Ashish Kamat: And you preempted the question I was going to bring up anyways, but I'll bring that up. So obviously we, and I'm sure you have collaborated with a lot of folks that are doing AI or machine-learning-based algorithms and MRIs when it comes to predicting complete clinical response, ctDNA, of course, tissue with the Valar labs and the ability to prognosticate and in some ways predict, but more prognosticate patients. So how do you see this? I know it hasn't been tested or cross-platform comparisons have not been actually done at the backend, but how do you see something like this, which is based purely on clinical data, fitting in with molecular, radiomics, multiomics essentially? Do you think that they should in some ways be like Perplexity where one query then goes out to multiple platforms? Or do you think they would ideally still exist in relative silos that talk to each other, but independent of a common query?

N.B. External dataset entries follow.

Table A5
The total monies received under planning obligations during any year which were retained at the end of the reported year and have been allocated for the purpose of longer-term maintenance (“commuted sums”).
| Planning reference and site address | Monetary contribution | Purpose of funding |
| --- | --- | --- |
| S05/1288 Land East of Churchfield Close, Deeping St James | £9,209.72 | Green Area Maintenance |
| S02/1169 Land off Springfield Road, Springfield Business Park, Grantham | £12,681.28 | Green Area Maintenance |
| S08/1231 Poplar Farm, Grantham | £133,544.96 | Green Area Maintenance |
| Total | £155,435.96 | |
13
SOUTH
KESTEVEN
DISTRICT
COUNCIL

Girish Kulkarni: Overall, I think the way the field is moving is to have multimodal AI. So this is a unimodal-type model. It's very adaptable for what the real world is now. And I think it should probably supplant the EAU risk calculator because we've demonstrated performance that exceeds that. Ultimately though, the future I think is to have the pathologic data, additional biomarkers as they become available. Whether it's going to be siloed or allowing data to be exchanged, I think is an intriguing question. Probably data sharing would have to be an issue that we have to address in terms of privacy and making sure that some of these variables are allowed to go to different servers. Ideally, I think if we share data and we can leverage the information other people put forth, it'll only make the model stronger. So I would really like that in the future. I don't think we're there yet, but that may be a longer-term project.

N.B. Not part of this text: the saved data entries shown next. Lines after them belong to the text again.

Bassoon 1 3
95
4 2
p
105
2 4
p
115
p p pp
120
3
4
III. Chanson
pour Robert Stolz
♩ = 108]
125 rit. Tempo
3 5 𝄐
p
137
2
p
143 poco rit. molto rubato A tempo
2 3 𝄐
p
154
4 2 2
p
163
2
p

Ashish Kamat: And again, the fear always arises when we talk about general AI because people are clearly worried about the individual projects such as these being essentially cannibalized by the mothership of AI, but that's a whole different conspiracy, not conspiracy, but that's a whole different theory of AI taking over everything we do. Girish, this is such an exciting topic. We could talk forever, but obviously in the interest of time, we've got to call it a time. Thank you so much as always, and congratulations.
Girish Kulkarni: Thank you so much. My pleasure for joining and thanks for the offer and invitation.